**Problem description:** Every line of the listing that holds the word "кошек" should be returned.
--- Supplied entries Enclosed Below ---
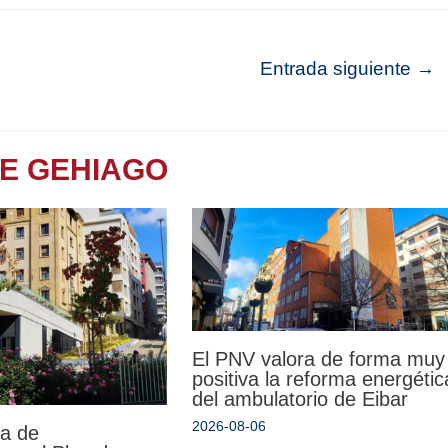
Entrada siguiente
→
TE GEHIAGO
El PNV valora de forma muy
positiva la reforma energétic
del ambulatorio de Eibar
2026-08-06
da de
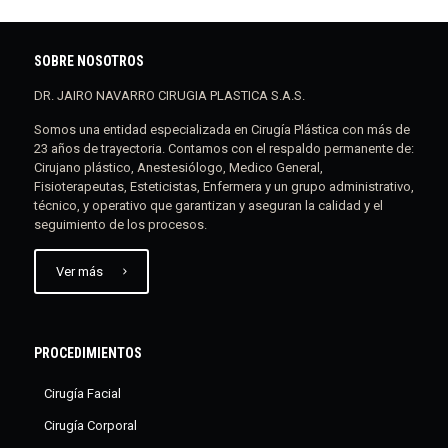
SOBRE NOSOTROS
DR. JAIRO NAVARRO CIRUGIA PLASTICA S.A.S.
Somos una entidad especializada en Cirugía Plástica con más de
23 años de trayectoria. Contamos con el respaldo permanente de:
Cirujano plástico, Anestesiólogo, Medico General,
Fisioterapeutas, Esteticistas, Enfermera y un grupo administrativo,
técnico, y operativo que garantizan y aseguran la calidad y el
seguimiento de los procesos.
Ver más
PROCEDIMIENTOS
Cirugía Facial
Cirugía Corporal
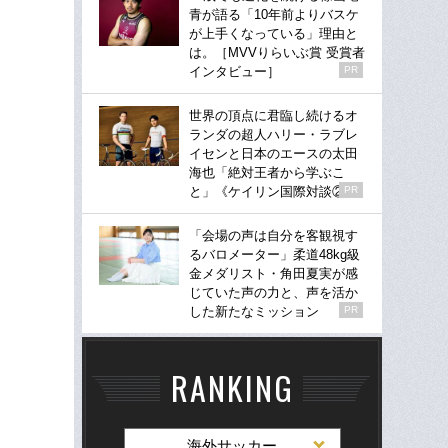
青が語る「10年前よりバスケ
が上手くなっている」理由と
は。［MVVりらいぶ賞 受賞者
インタビュー］
PR
世界の頂点に君臨し続けるオ
ランダの超人ハリー・ラブレ
イセンと日本のエースの太田
海也「絶対王者から学ぶこ
と」《ケイリン国際対談②》
PR
「会場の声は自分を客観視す
るバロメーター」柔道48kg級
金メダリスト・角田夏実が感
じていた声の力と、声を活か
した新たなミッション
PR
RANKING
海外サッカー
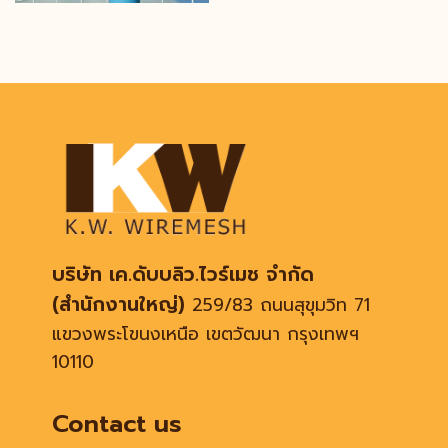
บริษัท เค.ดับบลิว.ไวร์เมช จำกัด
(สำนักงานใหญ่)
259/83 ถนนสุขุมวิท 71
แขวงพระโขนงเหนือ เขตวัฒนา กรุงเทพฯ
10110
Contact us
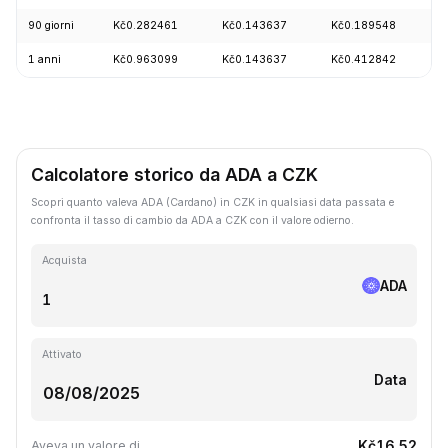
90 giorni
Kč0.282461
Kč0.143637
Kč0.189548
+
1 anni
Kč0.963099
Kč0.143637
Kč0.412842
-
Calcolatore storico da ADA a CZK
Scopri quanto valeva ADA (Cardano) in CZK in qualsiasi data passata e
confronta il tasso di cambio da ADA a CZK con il valore odierno.
Acquista
ADA
Attivato
Data
Kč16.52
Aveva un valore di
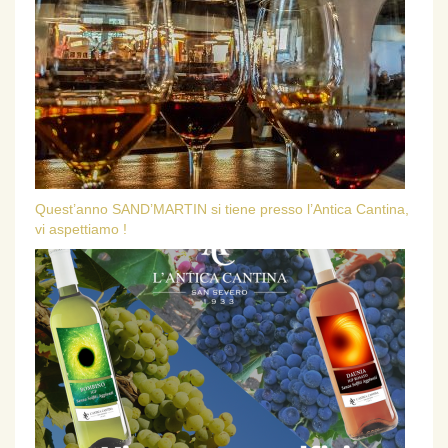
Quest’anno SAND’MARTIN si tiene presso l’Antica Cantina,
vi aspettiamo !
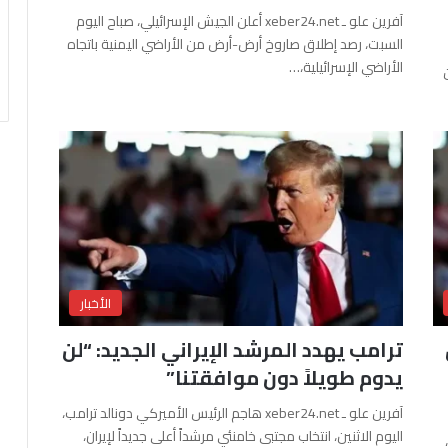
آفرين علو ـ xeber24.net أعلن الجيش الإسرائيلي، صباح اليوم
السبت، رصد إطلاق صاروخ أرض-أرض من الأراضي اليمنية باتجاه
الأراضي الإسرائيلية،…
الأخبار
ترامب يهدد المرشد الإيراني الجديد: “لن
يدوم طويلاً دون موافقتنا”
آفرين علو ـ xeber24.net هاجم الرئيس الأميركي دونالد ترامب،
اليوم الاثنين، انتخاب مجتبى خامنئي مرشداً أعلى جديداً لإيران،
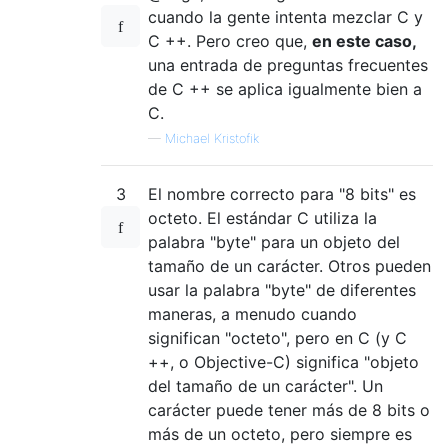
cuando la gente intenta mezclar C y
C ++. Pero creo que,
en este caso,
una entrada de preguntas frecuentes
de C ++ se aplica igualmente bien a
C.
—
Michael Kristofik
3
El nombre correcto para "8 bits" es
octeto. El estándar C utiliza la
palabra "byte" para un objeto del
tamaño de un carácter. Otros pueden
usar la palabra "byte" de diferentes
maneras, a menudo cuando
significan "octeto", pero en C (y C
++, o Objective-C) significa "objeto
del tamaño de un carácter". Un
carácter puede tener más de 8 bits o
más de un octeto, pero siempre es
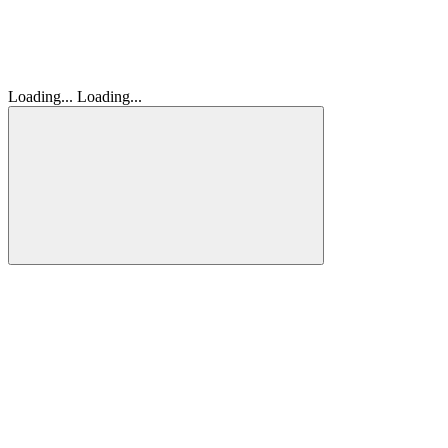
Loading...
Loading...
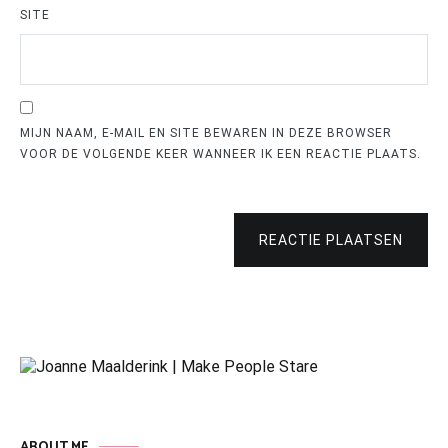
SITE
MIJN NAAM, E-MAIL EN SITE BEWAREN IN DEZE BROWSER
VOOR DE VOLGENDE KEER WANNEER IK EEN REACTIE PLAATS.
REACTIE PLAATSEN
ABOUT ME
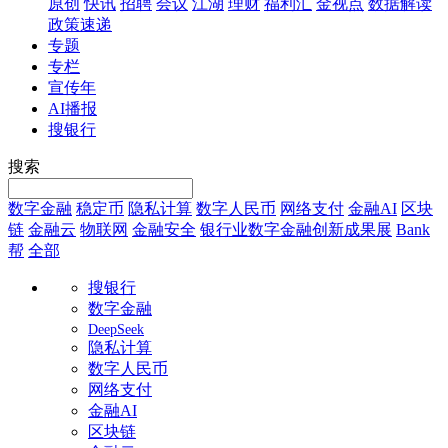
原创
快讯
招聘
会议
江湖
理财
福利汇
金视点
数据解读
政策速递
专题
专栏
宣传年
AI播报
搜银行
搜索
数字金融
稳定币
隐私计算
数字人民币
网络支付
金融AI
区块
链
金融云
物联网
金融安全
银行业数字金融创新成果展
Bank
帮
全部
搜银行
数字金融
DeepSeek
隐私计算
数字人民币
网络支付
金融AI
区块链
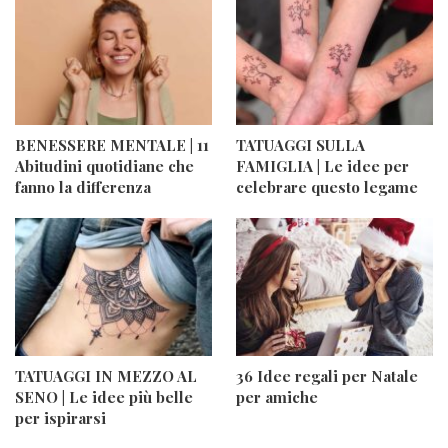
BENESSERE MENTALE | 11
TATUAGGI SULLA
Abitudini quotidiane che
FAMIGLIA | Le idee per
fanno la differenza
celebrare questo legame
TATUAGGI IN MEZZO AL
36 Idee regali per Natale
SENO | Le idee più belle
per amiche
per ispirarsi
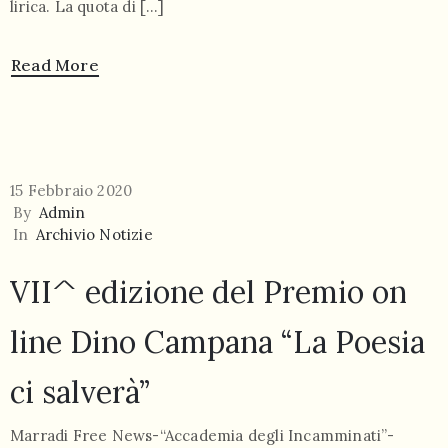
lirica. La quota di […]
Read More
15 Febbraio 2020
By
Admin
In
Archivio Notizie
VII^ edizione del Premio on
line Dino Campana “La Poesia
ci salverà”
Marradi Free News-“Accademia degli Incamminati”-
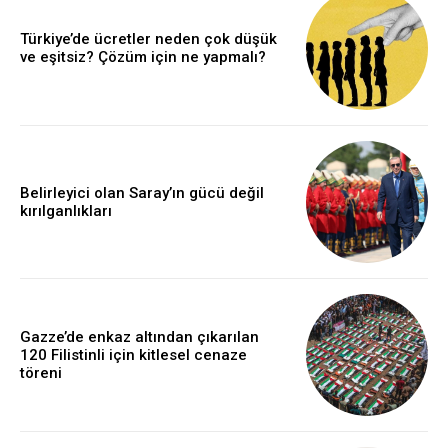
Türkiye’de ücretler neden çok düşük
ve eşitsiz? Çözüm için ne yapmalı?
Belirleyici olan Saray’ın gücü değil
kırılganlıkları
Gazze’de enkaz altından çıkarılan
120 Filistinli için kitlesel cenaze
töreni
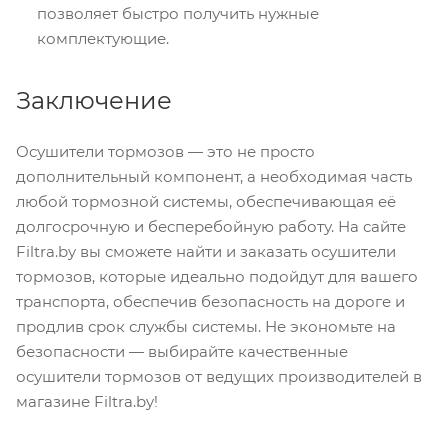
позволяет быстро получить нужные
комплектующие.
Заключение
Осушители тормозов — это не просто
дополнительный компонент, а необходимая часть
любой тормозной системы, обеспечивающая её
долгосрочную и бесперебойную работу. На сайте
Filtra.by вы сможете найти и заказать осушители
тормозов, которые идеально подойдут для вашего
транспорта, обеспечив безопасность на дороге и
продлив срок службы системы. Не экономьте на
безопасности — выбирайте качественные
осушители тормозов от ведущих производителей в
магазине Filtra.by!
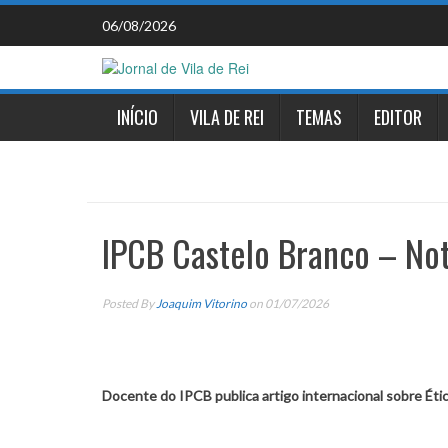
Skip
06/08/2026
to
content
INÍCIO
VILA DE REI
TEMAS
EDITOR
IPCB Castelo Branco – No
Posted By
Joaquim Vitorino
on 01/07/2026
Docente do IPCB publica artigo internacional sobre Étic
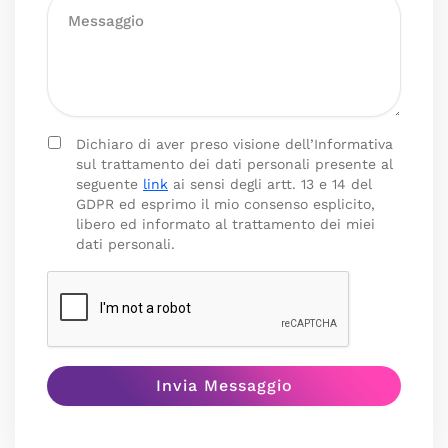
Dichiaro di aver preso visione dell’Informativa
sul trattamento dei dati personali presente al
seguente
link
ai sensi degli artt. 13 e 14 del
GDPR ed esprimo il mio consenso esplicito,
libero ed informato al trattamento dei miei
dati personali.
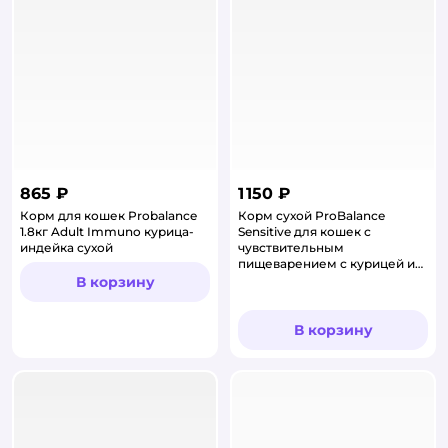
865 ₽
1 150 ₽
Корм для кошек Probalance
Корм сухой ProBalance
1.8кг Adult Immuno курица-
Sensitive для кошек с
индейка сухой
чувствительным
пищеварением с курицей и
рисом
В корзину
В корзину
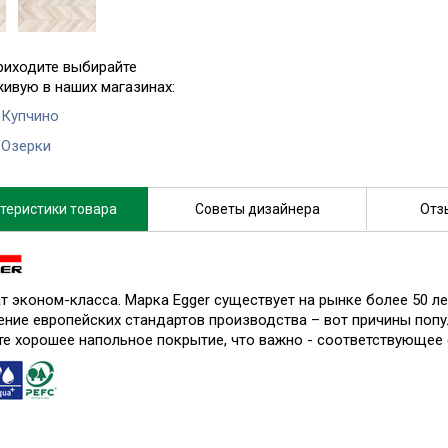
риходите выбирайте
живую в наших магазинах:
 Купчино
 Озерки
теристики товара
Советы дизайнера
Отз
т эконом-класса. Марка Egger существует на рынке более 50 ле
ение европейских стандартов производства – вот причины попу
те хорошее напольное покрытие, что важно - соответствующее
--- End of Enclosed Supplied entries ---
**Task answer:**
Корм для кошек Probalance
Sensitive для кошек с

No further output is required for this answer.